The sample size was modest, and the abstract does not specify treatment duration in detail, long-term follow-up, adherence verification, or objective physiologic measurements such as acoustic rhinometry, computational fluid dynamics, mucosal imaging, or validated psychologic assessments. It is also unclear whether concomitant therapies such as saline, moisturizers, or psychiatric medications were standardized.
Generalizability is another issue. ENS is heterogeneous with respect to surgical history, residual turbinate anatomy, psychiatric comorbidity, and symptom phenotype. It remains uncertain which patients are most likely to respond. For example, patients with predominant dryness may derive greater benefit than those whose dominant complaint is dyspnea or panic-related air hunger.

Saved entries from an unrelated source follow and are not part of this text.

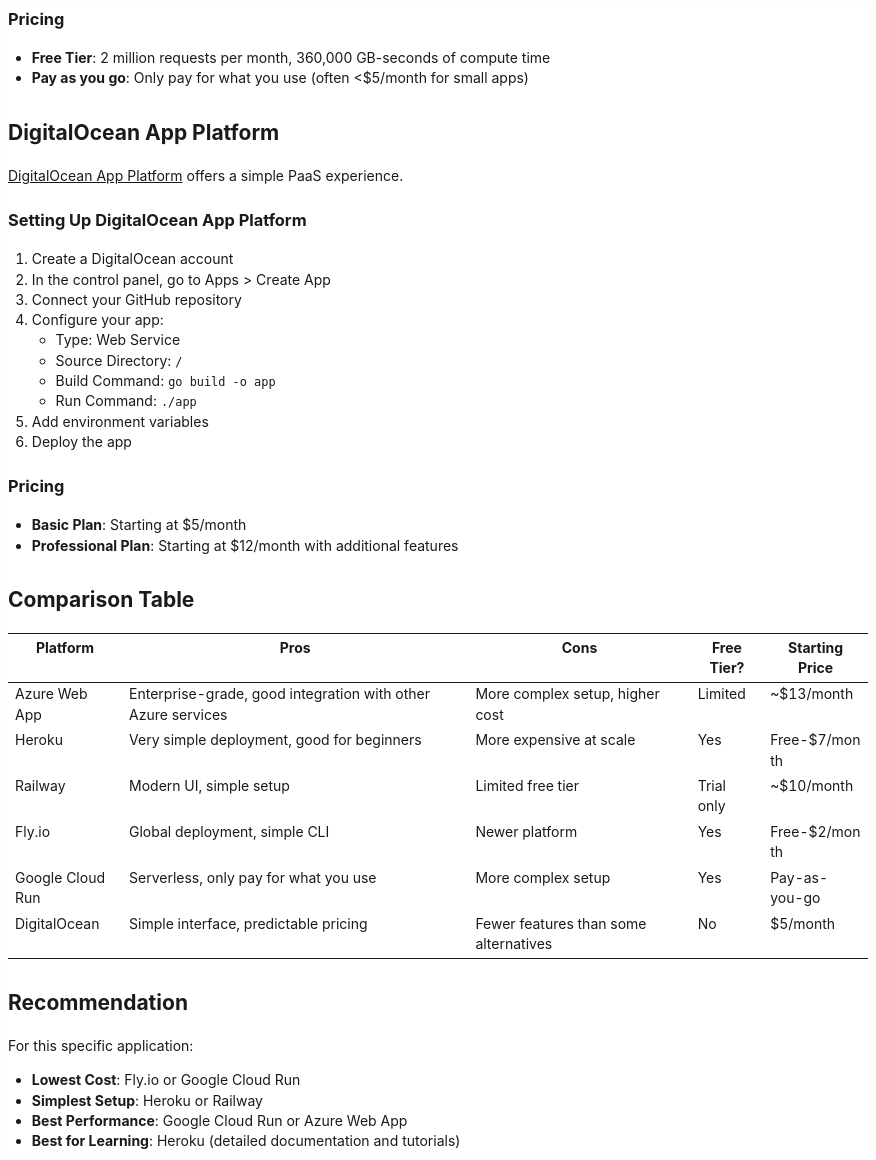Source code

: ### Pricing

- **Free Tier**: 2 million requests per month, 360,000 GB-seconds of compute time
- **Pay as you go**: Only pay for what you use (often <$5/month for small apps)

## DigitalOcean App Platform

[DigitalOcean App Platform](https://www.digitalocean.com/products/app-platform) offers a simple PaaS experience.

### Setting Up DigitalOcean App Platform

1. Create a DigitalOcean account
2. In the control panel, go to Apps > Create App
3. Connect your GitHub repository
4. Configure your app:
   - Type: Web Service
   - Source Directory: `/`
   - Build Command: `go build -o app`
   - Run Command: `./app`
5. Add environment variables
6. Deploy the app

### Pricing

- **Basic Plan**: Starting at $5/month
- **Professional Plan**: Starting at $12/month with additional features

## Comparison Table

| Platform | Pros | Cons | Free Tier? | Starting Price |
|----------|------|------|------------|---------------|
| Azure Web App | Enterprise-grade, good integration with other Azure services | More complex setup, higher cost | Limited | ~$13/month |
| Heroku | Very simple deployment, good for beginners | More expensive at scale | Yes | Free-$7/month |
| Railway | Modern UI, simple setup | Limited free tier | Trial only | ~$10/month |
| Fly.io | Global deployment, simple CLI | Newer platform | Yes | Free-$2/month |
| Google Cloud Run | Serverless, only pay for what you use | More complex setup | Yes | Pay-as-you-go |
| DigitalOcean | Simple interface, predictable pricing | Fewer features than some alternatives | No | $5/month |

## Recommendation

For this specific application:

- **Lowest Cost**: Fly.io or Google Cloud Run
- **Simplest Setup**: Heroku or Railway
- **Best Performance**: Google Cloud Run or Azure Web App
- **Best for Learning**: Heroku (detailed documentation and tutorials)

Finally, because nitroglycerin can cause headache and other systemic vasodilatory effects, the optimal dosing frequency, application technique, and lowest effective dose remain to be established.
Practice Implications and Research Priorities
This study does not establish a new standard of care, but it does provide an actionable signal. For clinicians managing highly symptomatic ENS, topical glyceryl trinitrate may represent a reasonable investigational conservative option in carefully selected patients, particularly when dryness is prominent and surgical intervention is not desired or not yet indicated.

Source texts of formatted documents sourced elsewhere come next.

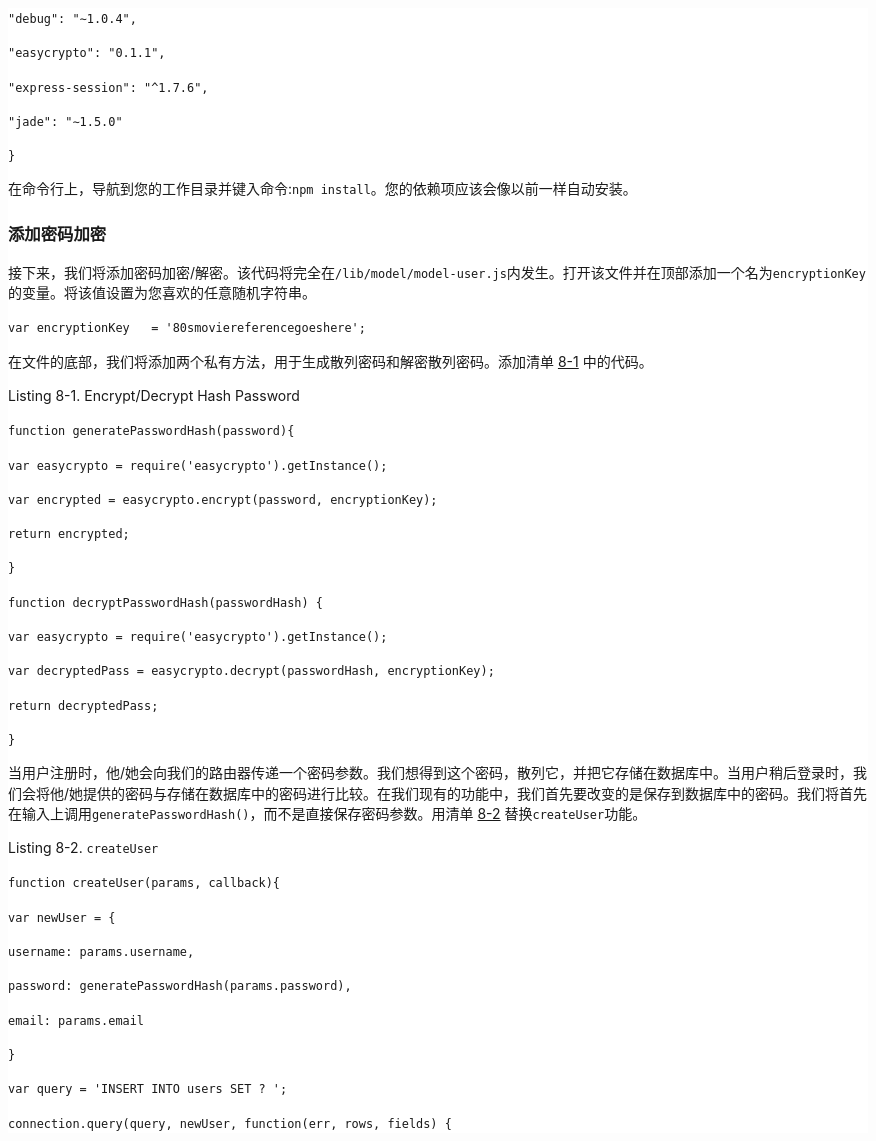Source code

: `"debug": "∼1.0.4",`

`"easycrypto": "0.1.1",`

`"express-session": "^1.7.6",`

`"jade": "∼1.5.0"`

`}`

在命令行上，导航到您的工作目录并键入命令:`npm install`。您的依赖项应该会像以前一样自动安装。

### 添加密码加密

接下来，我们将添加密码加密/解密。该代码将完全在`/lib/model/model-user.js`内发生。打开该文件并在顶部添加一个名为`encryptionKey`的变量。将该值设置为您喜欢的任意随机字符串。

`var encryptionKey   = '80smoviereferencegoeshere';`

在文件的底部，我们将添加两个私有方法，用于生成散列密码和解密散列密码。添加清单 [8-1](#FPar3) 中的代码。

Listing 8-1\. Encrypt/Decrypt Hash Password

`function generatePasswordHash(password){`

`var easycrypto = require('easycrypto').getInstance();`

`var encrypted = easycrypto.encrypt(password, encryptionKey);`

`return encrypted;`

`}`

`function decryptPasswordHash(passwordHash) {`

`var easycrypto = require('easycrypto').getInstance();`

`var decryptedPass = easycrypto.decrypt(passwordHash, encryptionKey);`

`return decryptedPass;`

`}`

当用户注册时，他/她会向我们的路由器传递一个密码参数。我们想得到这个密码，散列它，并把它存储在数据库中。当用户稍后登录时，我们会将他/她提供的密码与存储在数据库中的密码进行比较。在我们现有的功能中，我们首先要改变的是保存到数据库中的密码。我们将首先在输入上调用`generatePasswordHash()`，而不是直接保存密码参数。用清单 [8-2](#FPar4) 替换`createUser`功能。

Listing 8-2\. `createUser`

`function createUser(params, callback){`

`var newUser = {`

`username: params.username,`

`password: generatePasswordHash(params.password),`

`email: params.email`

`}`

`var query = 'INSERT INTO users SET ? ';`

`connection.query(query, newUser, function(err, rows, fields) {`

Any real-world use should be individualized. Patients should be screened for contraindications to nitrates, counseled about headache and dizziness, and monitored for tolerability. Because the treatment is off-label in this setting, shared decision-making is essential. It should also be framed as adjunctive rather than curative, integrated with humidification strategies, nasal care, and when needed, psychologic support.
The next research steps are straightforward. A randomized, placebo-controlled trial is needed, ideally with standardized background therapy, predefined responder analyses, and longer follow-up. Future studies should also explore whether cotton test responsiveness predicts nitroglycerin benefit, whether objective changes in mucosal thickness or airflow patterns can be measured, and whether specific ENS phenotypes respond differently. Comparative studies against other conservative therapies would also be valuable.

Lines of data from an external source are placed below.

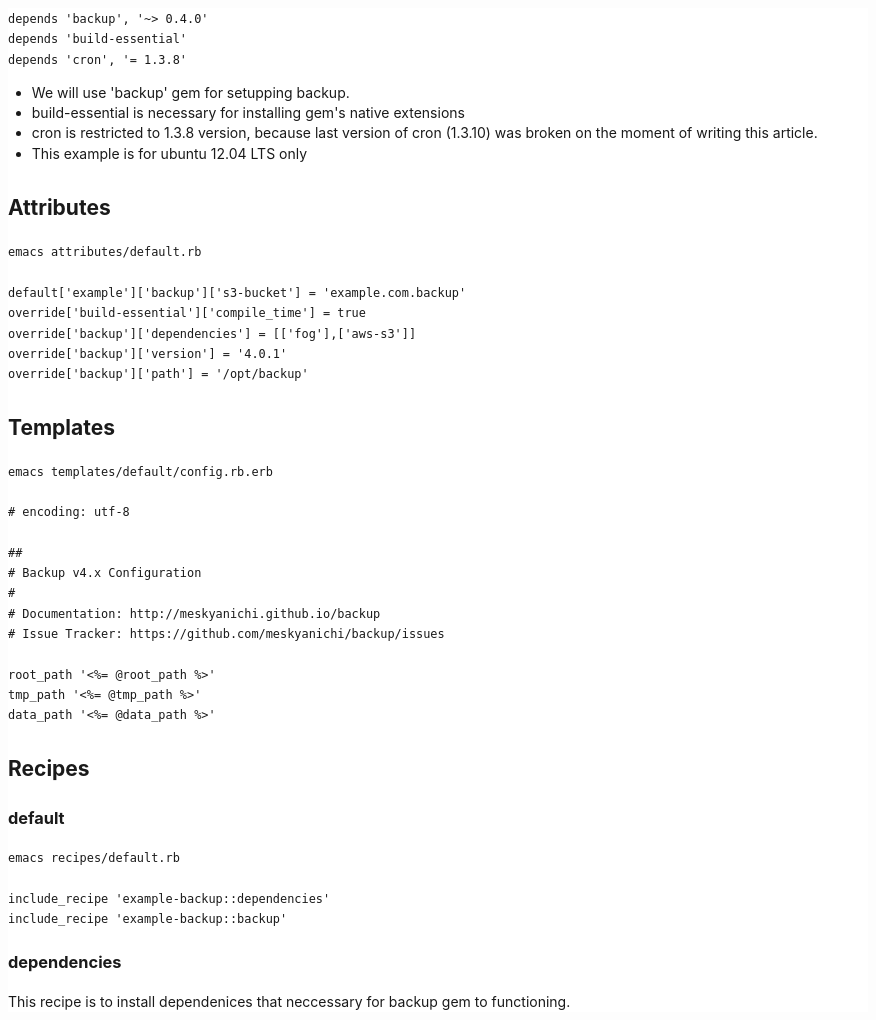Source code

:     depends 'backup', '~> 0.4.0'
    depends 'build-essential'
    depends 'cron', '= 1.3.8'

* We will use 'backup' gem for setupping backup.
* build-essential is necessary for installing gem's native extensions
* cron is restricted to 1.3.8 version, because last version of cron (1.3.10) was broken on the moment of writing this article.
* This example is for ubuntu 12.04 LTS only

## Attributes

    emacs attributes/default.rb

    default['example']['backup']['s3-bucket'] = 'example.com.backup'
    override['build-essential']['compile_time'] = true
    override['backup']['dependencies'] = [['fog'],['aws-s3']]
    override['backup']['version'] = '4.0.1'
    override['backup']['path'] = '/opt/backup'

## Templates

    emacs templates/default/config.rb.erb

    # encoding: utf-8

    ##
    # Backup v4.x Configuration
    #
    # Documentation: http://meskyanichi.github.io/backup
    # Issue Tracker: https://github.com/meskyanichi/backup/issues

    root_path '<%= @root_path %>'
    tmp_path '<%= @tmp_path %>'
    data_path '<%= @data_path %>'

## Recipes
### default

    emacs recipes/default.rb

    include_recipe 'example-backup::dependencies'
    include_recipe 'example-backup::backup'

### dependencies
This recipe is to install dependenices that neccessary for backup gem to functioning.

Funding and Trial Registration
The abstract as provided does not report a funding source. No ClinicalTrials.gov registration number is listed in the citation information supplied. Readers should consult the full published article for any additional disclosures, funding statements, or protocol registration details.
Conclusion
Ryu and colleagues present encouraging preliminary evidence that topical nitroglycerin ointment may improve symptoms of empty nose syndrome, including a significant reduction in total ENS6Q score and notable relief of nasal dryness. The safety profile appears acceptable, with mostly mild adverse effects such as headache. Although the uncontrolled design prevents firm efficacy conclusions, the findings are clinically intriguing in a condition where nonsurgical therapies remain limited. For otolaryngologists, this study opens a plausible and testable avenue for conservative ENS management, while underscoring the need for controlled trials to define efficacy, durability, and optimal patient selection.
References
1. Ryu SS, Kang S, Jang YJ. Clinical Efficacy of Topical Nitroglycerin Ointment for Patients With Empty Nose Syndrome. The Laryngoscope. 2026-06-05. PMID: 42248804.
2. Velasquez N, Thamboo A, Habib AR, Huang Z, Nayak JV. The Empty Nose Syndrome 6-Item Questionnaire (ENS6Q): a validated 6-item questionnaire as a diagnostic aid for empty nose syndrome patients. International Forum of Allergy & Rhinology. 2017;7(1):64-71.
3. Sozansky J, Houser SM. Pathophysiology of empty nose syndrome. The Laryngoscope. 2015;125(1):70-74.